🤖 AI Summary
To address the challenge of synthetic data failing to approximate real-world distributions in manufacturing object detection, this paper proposes an end-to-end synthetic data generation pipeline covering object attributes, background, illumination, camera parameters, and post-processing, and introduces the SIP15-OD industrial component detection dataset. We systematically quantify, for the first time, the impact of material properties, rendering techniques, post-processing, and distractors on sim-to-real transfer.
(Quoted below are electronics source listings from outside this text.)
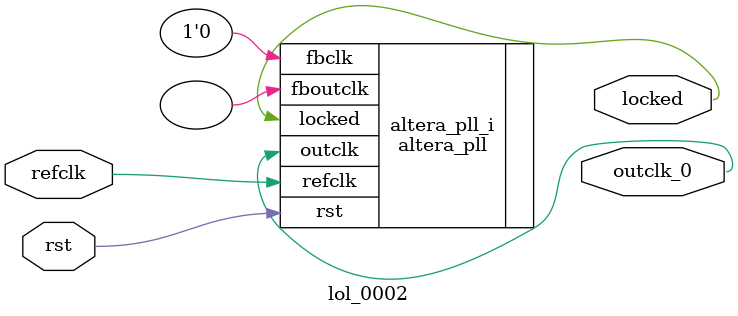
<source format=v>
`timescale 1ns/10ps
module  lol_0002(

	// interface 'refclk'
	input wire refclk,

	// interface 'reset'
	input wire rst,

	// interface 'outclk0'
	output wire outclk_0,

	// interface 'locked'
	output wire locked
);

	altera_pll #(
		.fractional_vco_multiplier("false"),
		.reference_clock_frequency("50.0 MHz"),
		.operation_mode("normal"),
		.number_of_clocks(1),
		.output_clock_frequency0("5.000000 MHz"),
		.phase_shift0("0 ps"),
		.duty_cycle0(50),
		.output_clock_frequency1("0 MHz"),
		.phase_shift1("0 ps"),
		.duty_cycle1(50),
		.output_clock_frequency2("0 MHz"),
		.phase_shift2("0 ps"),
		.duty_cycle2(50),
		.output_clock_frequency3("0 MHz"),
		.phase_shift3("0 ps"),
		.duty_cycle3(50),
		.output_clock_frequency4("0 MHz"),
		.phase_shift4("0 ps"),
		.duty_cycle4(50),
		.output_clock_frequency5("0 MHz"),
		.phase_shift5("0 ps"),
		.duty_cycle5(50),
		.output_clock_frequency6("0 MHz"),
		.phase_shift6("0 ps"),
		.duty_cycle6(50),
		.output_clock_frequency7("0 MHz"),
		.phase_shift7("0 ps"),
		.duty_cycle7(50),
		.output_clock_frequency8("0 MHz"),
		.phase_shift8("0 ps"),
		.duty_cycle8(50),
		.output_clock_frequency9("0 MHz"),
		.phase_shift9("0 ps"),
		.duty_cycle9(50),
		.output_clock_frequency10("0 MHz"),
		.phase_shift10("0 ps"),
		.duty_cycle10(50),
		.output_clock_frequency11("0 MHz"),
		.phase_shift11("0 ps"),
		.duty_cycle11(50),
		.output_clock_frequency12("0 MHz"),
		.phase_shift12("0 ps"),
		.duty_cycle12(50),
		.output_clock_frequency13("0 MHz"),
		.phase_shift13("0 ps"),
		.duty_cycle13(50),
		.output_clock_frequency14("0 MHz"),
		.phase_shift14("0 ps"),
		.duty_cycle14(50),
		.output_clock_frequency15("0 MHz"),
		.phase_shift15("0 ps"),
		.duty_cycle15(50),
		.output_clock_frequency16("0 MHz"),
		.phase_shift16("0 ps"),
		.duty_cycle16(50),
		.output_clock_frequency17("0 MHz"),
		.phase_shift17("0 ps"),
		.duty_cycle17(50),
		.pll_type("General"),
		.pll_subtype("General")
	) altera_pll_i (
		.rst	(rst),
		.outclk	({outclk_0}),
		.locked	(locked),
		.fboutclk	( ),
		.fbclk	(1'b0),
		.refclk	(refclk)
	);
endmodule


</source>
A fine-grained, multi-factor joint domain randomization strategy tailored to manufacturing scenarios is introduced. Leveraging physics-aware rendering in Blender/Unity and YOLOv8-based training, our model achieves 96.4% mAP@50 on a public robotics benchmark and 94.1%, 99.5%, and 95.3% mAP@50 across three SIP15-OD operational conditions—performance comparable to models trained exclusively on real data.
📝 Abstract
This paper addresses key aspects of domain randomization in generating synthetic data for manufacturing object detection applications. To this end, we present a comprehensive data generation pipeline that reflects different factors: object characteristics, background, illumination, camera settings, and post-processing. We also introduce the Synthetic Industrial Parts Object Detection dataset (SIP15-OD) consisting of 15 objects from three industrial use cases under varying environments as a test bed for the study, while also employing an industrial dataset publicly available for robotic applications. In our experiments, we present more abundant results and insights into the feasibility as well as challenges of sim-to-real object detection. In particular, we identified material properties, rendering methods, post-processing, and distractors as important factors. Our method, leveraging these, achieves top performance on the public dataset with Yolov8 models trained exclusively on synthetic data; mAP@50 scores of 96.4% for the robotics dataset, and 94.1%, 99.5%, and 95.3% across three of the SIP15-OD use cases, respectively. The results showcase the effectiveness of the proposed domain randomization, potentially covering the distribution close to real data for the applications.